Ten twelve. I encountered nothing extraordinary at the store. However, a lyric occurred to me on the sidewalk: “Wistful and weathered, the pride still prevails alive in the streets of the city.” Emphasis on the word pride. The condition of pride is like gas in the car. It makes the car go. Pride gives a person hope for the future. Whatever happens now, one can always hope for something better. At the same time, the goals must be realistic. I aim to start playing gigs in the local music community. I will polish my technical ability to be the best I can be. But to be honest with myself, I’m a much different person without alcohol. Perhaps what drives me today is different from before. Rush has disbanded since Neil passed away, so those heroes are gone. It’s a time to reevaluate my life. There’s always so much uncertainty on any given day. The future stands like a blind implacable wall before us. Maybe it’s better to concentrate on the present moment. The grayness of the day gets me down. In two hours I have Heidi to see. If I had a crystal ball that gave me an objective look at myself, what would I see? And would I like it?
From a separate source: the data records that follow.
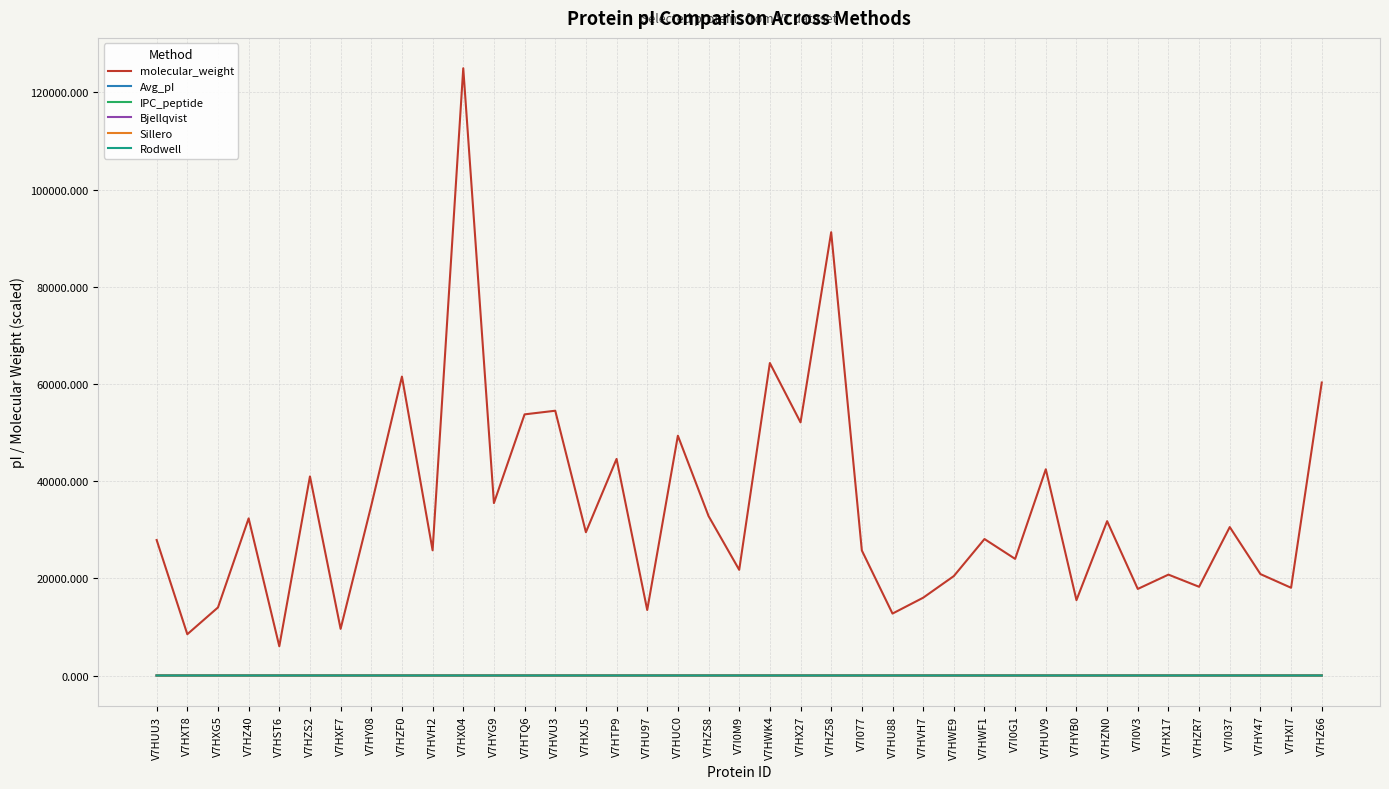

What are all the series names shown in the legend?

molecular_weight, Avg_pI, IPC_peptide, Bjellqvist, Sillero, Rodwell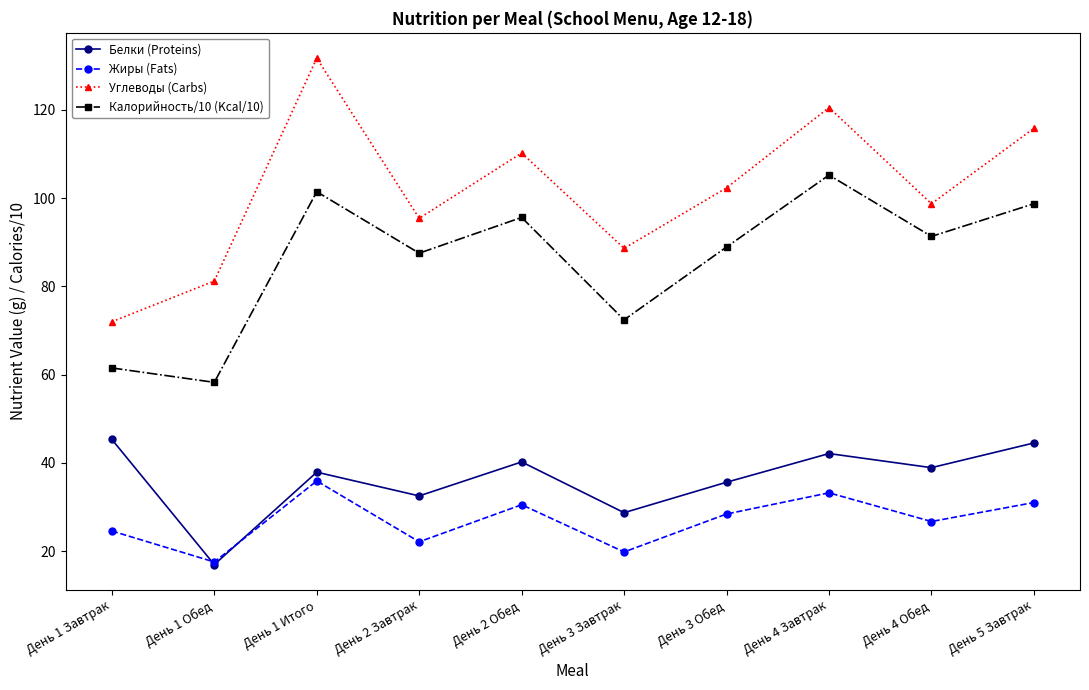

True or false: Белки (Proteins) and Углеводы (Carbs) cross at least once.

False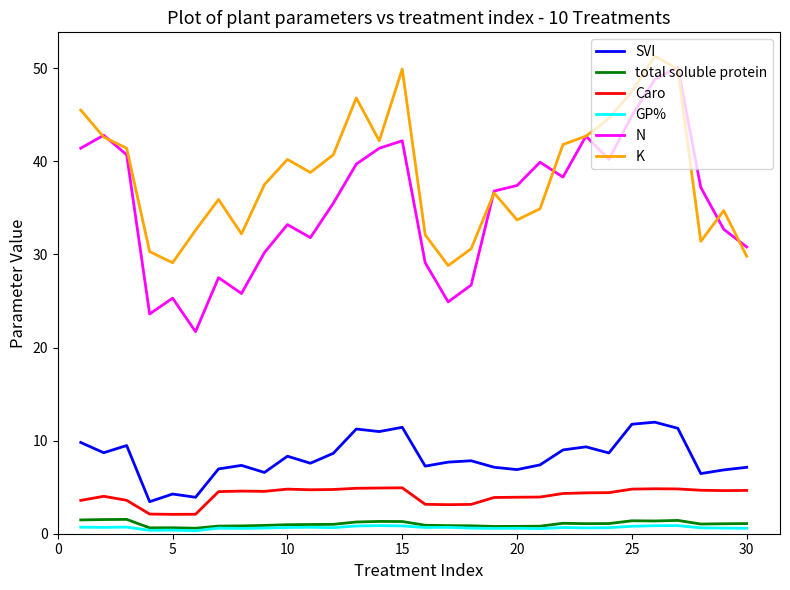

In total soluble protein, how many points are lower than both neighbors (excluding endpoints)?

6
Two thirty. What happened to the ego being the Fountainhead of human progress? That’s debatable, like everything. My mother hated to cook when she made failures. She didn’t consider a meal a success if other people enjoyed it anyway. If it wasn’t up to her own standards it was a total loss. She even hated cooking successes because Dad would “chomp them down in two bites.” Polly thought that was funny about Mom. I think I see where my egoism and perfectionism came from. If people can use what you make, then it’s a good thing. If they like it and want it, then give it to them. Mom’s policy was just backwards, but I don’t know where she got it. When I discovered Ayn Rand, I thought this was it, the philosophy I recognized, what I grew up with from my childhood… I just played my bass for a few minutes. My blisters hurt, so I used a quarter for a plectrum. It sounded bad to me. But after I put it away and began to think, I realized again that I was being judge rather than imagining how others would hear it. I have the principle inverted. No doubt it will sound better with a real guitar pick, but I’m still learning my lesson. Now that Rush has retired, the ballpark is pretty much wide open. I don’t have to sound like them anymore. A whole era of music is over. Also Mom is gone. There’s no one cracking the whip demanding perfection and pride… unless it’s me remembering the little voice of my mother inside.